Trolls World Tour feels like a film for my generation of white parents who, if we were actively taught anything about racial or cultural difference, were encouraged to be “colorblind.” As we come into our maturity and raise our own children, many of us have begun to understand colorblindness for what it is: white supremacy and cultural imperialism.
In Trolls World Tour, the primordial history of the world tells the story of how different genres of music came to be. Differences led to conflict and, unknowingly, both the hero and the villain are repeating a cycle wherein they see their individual genre of music as superior to others. In their own ways, they both attempt to homogenize the music of the Trolls’ world. One of the best examples of this is the moment when Poppy belittles country music trolls by saying, “Maybe they don’t realize that music is supposed to make you happy!” (This made me think of the King of Tears episode from the second season of Malcom Gladwell’s Revisionist History podcast.)

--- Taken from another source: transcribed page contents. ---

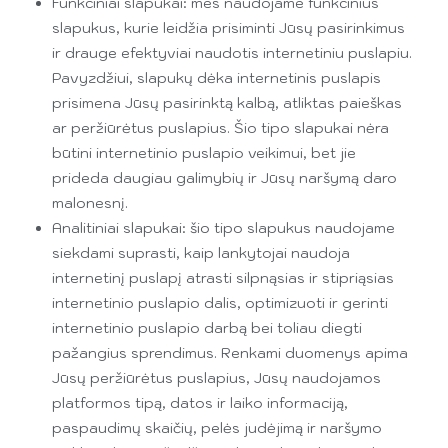
Funkciniai slapukai: mes naudojame funkcinius
slapukus, kurie leidžia prisiminti Jūsų pasirinkimus
ir drauge efektyviai naudotis internetiniu puslapiu.
Pavyzdžiui, slapukų dėka internetinis puslapis
prisimena Jūsų pasirinktą kalbą, atliktas paieškas
ar peržiūrėtus puslapius. Šio tipo slapukai nėra
būtini internetinio puslapio veikimui, bet jie
prideda daugiau galimybių ir Jūsų naršymą daro
malonesnį.
Analitiniai slapukai: šio tipo slapukus naudojame
siekdami suprasti, kaip lankytojai naudoja
internetinį puslapį atrasti silpnąsias ir stipriąsias
internetinio puslapio dalis, optimizuoti ir gerinti
internetinio puslapio darbą bei toliau diegti
pažangius sprendimus. Renkami duomenys apima
Jūsų peržiūrėtus puslapius, Jūsų naudojamos
platformos tipą, datos ir laiko informaciją,
paspaudimų skaičių, pelės judėjimą ir naršymo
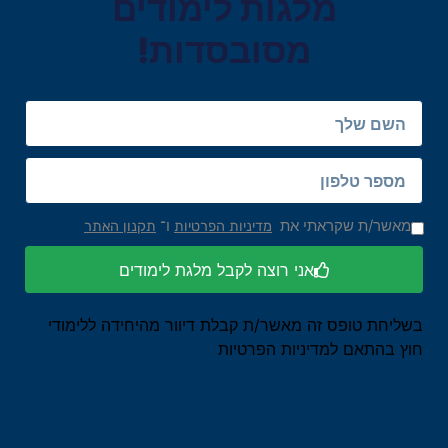
מלגות לימודים
מסובסדות!
מאשר/ת שקראתי את
ו־
מדיניות הפרטיות
תקנון האתר
אני רוצה לקבל מלגת לימודים
בשליחת טופס זה מאשר/ת קבלת דיוור מהיחידה ללימודי
חוץ בהתאם למדיניות הפרטיות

One of the most powerful journeys of the film is Poppy’s changing understanding of history. When she’s told history from a marginalized perspective, she says “That’s not what it said in our scrapbooks!” In reply, one of the funk music trolls says, “Scrapbooks are cut out, glued and glittered by the winners.”
Trolls World Tour is a well told story of discovering that homogenization does not equal harmony. It’s a joy to see and hear the main character grow from “we’re all Trolls, differences don’t matter” to accepting another leader’s truth that “denying our differences is denying the truth of who we are.” It’s easy to write a fictional character who can turn on a dime, but for many of us learning and practicing this truth is the work of a lifetime. Still, Trolls World Tour is a great entry into the conversation.
If you’re looking for other resources about the danger of and damage caused by colorblindness and white-washing, I highly recommend Ibram X. Kendi’s How to be an Antiracist and Jennifer Harvey’s Raising White Kids.
“Drive Home” (remember when we used to drive home?) Discussion Questions:
- What kind of music do you like? What kind of music don’t you like? What does music tell us about who a person is?
- Do people know you more because of what you love or because of what you dislike/hate? How can we share more of what we love?
- Were there any types of music (or trolls) you hadn’t heard before? Can we listen to more of that when we get home?
- What does Trolls World Tour teach us about friendship? Do you have friends who disagree with you? How might you make friends with somebody who is different from you?